Yulia Kuzina

Personal information
- Full name: Yuliya Valeryevna Kuzina
- Born: 25 October 1976 (age 49) Orsk, Orenburg Oblast, Russian SFSR
- Occupation: Judoka
- Height: 1.66 m (5 ft 5 in)

Sport
- Country: Russia
- Sport: Judo
- Weight class: ‍–‍63 kg, ‍–‍70 kg
- Club: Dynamo Orsk

Achievements and titles
- Olympic Games: R16 (2008)
- World Champ.: 9th (1999)
- European Champ.: ‹See Tfd› (2004)

Medal record
Women's judo
Representing Russia
European Championships
| Bronze medal – third place | 2004 Bucharest | ‍–‍63 kg |

Profile at external databases
- IJF: 52717, 53151
- JudoInside.com: 8630

= Yulia Kuzina =

Russian Olympic judoka

Yuliya Valeryevna Kuzina (also Yulia Kuzina, Юлия Валерьевна Кузина; born 25 October 1976, in Orsk, Orenburg Oblast) is a Russian judoka, who played for the middleweight category. She won a bronze medal for the 63 kg division at the 2004 European Judo Championships in Bucharest, Romania. Merited Master of Sport of Russia (2001).

== Career ==
Kuzina made her official debut for the 2000 Summer Olympics in Sydney, where she competed in the women's middleweight class (70 kg). She defeated Côte d'Ivoire's Lea Zahoui Blavo in the preliminary rounds, before losing out the quarterfinal match by an ippon and an uchi mata (inner thigh throw) to South Korea's Cho Min-Sun. Kuzina offered another shot for the bronze medal by entering the repechage bouts, but she lost her first match, with three yuko and a harai makikomi (hip sweep wraparound), to Italy's Ylenia Scapin.

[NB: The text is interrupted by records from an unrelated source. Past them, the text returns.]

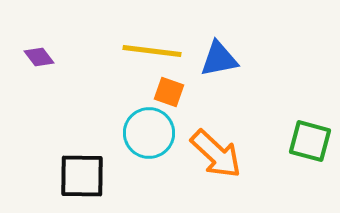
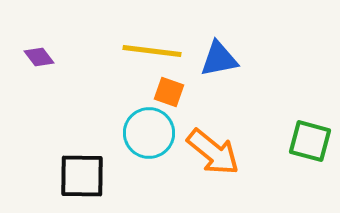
orange arrow: moved 3 px left, 2 px up; rotated 4 degrees counterclockwise
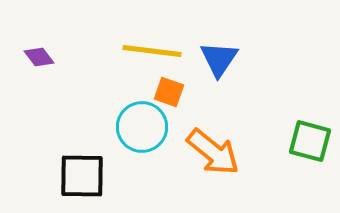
blue triangle: rotated 45 degrees counterclockwise
cyan circle: moved 7 px left, 6 px up
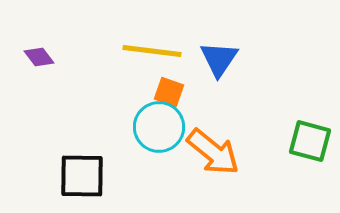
cyan circle: moved 17 px right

Eight years after competing in her first Olympics, Kuzina qualified for the women's 70 kg class, as a 31-year-old, at the 2008 Summer Olympics in Beijing, by placing fifth from the European Judo Championships in Lisbon. Kuzina lost the preliminary round of sixteen match, by a yuko, to Hungary's Anett Mészáros, although she received two shidos (penalties) for using the non-combativity technique.